The New Jersey attorney general sued a unit of Swiss bank Credit Suisse Group AG on Wednesday and accused it of misrepresenting the risks on more than $10 billion in securities backed by home loans.
Credit Suisse did not disclose that the loan originators it used had poor track records of defaults and delinquencies, and that some had been suspended from doing business with the bank, the state said in its lawsuit.
Credit Suisse's own traders were not willing to hold the securities on the bank's books, yet the bank was selling them to investors, it said.
The bank was also reimbursed tens of millions of dollars by loan originators for defective loans, but didn't pass those funds along to the trusts that owned them, it said.

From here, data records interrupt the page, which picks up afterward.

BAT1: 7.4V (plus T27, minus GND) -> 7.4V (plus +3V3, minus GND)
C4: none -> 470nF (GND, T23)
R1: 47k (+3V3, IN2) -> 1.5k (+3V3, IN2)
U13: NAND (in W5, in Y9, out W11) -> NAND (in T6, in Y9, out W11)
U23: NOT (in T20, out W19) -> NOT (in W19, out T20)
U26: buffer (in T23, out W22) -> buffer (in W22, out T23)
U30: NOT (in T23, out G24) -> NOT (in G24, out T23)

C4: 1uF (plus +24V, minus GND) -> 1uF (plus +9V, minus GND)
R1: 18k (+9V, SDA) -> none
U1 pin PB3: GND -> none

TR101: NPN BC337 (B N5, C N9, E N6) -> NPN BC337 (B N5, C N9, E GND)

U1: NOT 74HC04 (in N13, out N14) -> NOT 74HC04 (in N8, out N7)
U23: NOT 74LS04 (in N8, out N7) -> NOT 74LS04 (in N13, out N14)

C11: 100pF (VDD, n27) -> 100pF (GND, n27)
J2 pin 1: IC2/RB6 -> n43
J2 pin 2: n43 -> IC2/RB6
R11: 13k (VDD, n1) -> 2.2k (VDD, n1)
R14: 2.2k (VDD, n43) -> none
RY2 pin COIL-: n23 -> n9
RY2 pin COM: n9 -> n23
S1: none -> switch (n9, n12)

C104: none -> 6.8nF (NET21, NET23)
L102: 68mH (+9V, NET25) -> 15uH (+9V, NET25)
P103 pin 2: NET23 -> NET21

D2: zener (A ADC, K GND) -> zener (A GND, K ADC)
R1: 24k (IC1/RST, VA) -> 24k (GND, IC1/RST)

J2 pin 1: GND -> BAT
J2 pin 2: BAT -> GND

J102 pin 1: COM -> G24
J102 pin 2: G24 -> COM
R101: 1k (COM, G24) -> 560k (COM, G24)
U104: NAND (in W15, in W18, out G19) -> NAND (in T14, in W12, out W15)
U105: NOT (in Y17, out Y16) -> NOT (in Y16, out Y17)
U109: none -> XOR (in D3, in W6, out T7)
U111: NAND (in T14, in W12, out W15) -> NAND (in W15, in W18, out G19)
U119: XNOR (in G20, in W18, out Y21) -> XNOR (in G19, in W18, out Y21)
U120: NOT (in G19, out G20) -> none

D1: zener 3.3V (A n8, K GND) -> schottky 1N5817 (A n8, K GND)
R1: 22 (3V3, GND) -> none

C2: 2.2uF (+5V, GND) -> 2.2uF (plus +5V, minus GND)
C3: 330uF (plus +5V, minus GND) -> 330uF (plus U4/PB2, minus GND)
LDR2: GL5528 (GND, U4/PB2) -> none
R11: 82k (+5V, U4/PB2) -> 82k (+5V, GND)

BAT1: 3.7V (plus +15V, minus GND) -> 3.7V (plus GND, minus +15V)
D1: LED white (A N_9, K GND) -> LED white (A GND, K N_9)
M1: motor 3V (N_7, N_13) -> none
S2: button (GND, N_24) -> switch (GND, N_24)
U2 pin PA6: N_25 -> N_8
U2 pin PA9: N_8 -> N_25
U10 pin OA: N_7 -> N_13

"The kind of conduct described in this lawsuit is the kind of conduct that helped put the nation in financial crisis," John Hoffman, the acting attorney general in New Jersey, said in a statement.
A Credit Suisse representative said the complaint is without merit. "It recycles baseless claims and uses inaccurate and exaggerated figures," spokesman Drew Benson said. "We look forward to presenting our defense in court."
The attorney general in New York filed a similar case against the bank in November 2012. Credit Suisse in currently fighting that lawsuit.
Reuters reported on Tuesday that the U.S. Justice Department is also actively investigating Credit Suisse's representations on mortgage securities it sold in the run-up to the financial crisis.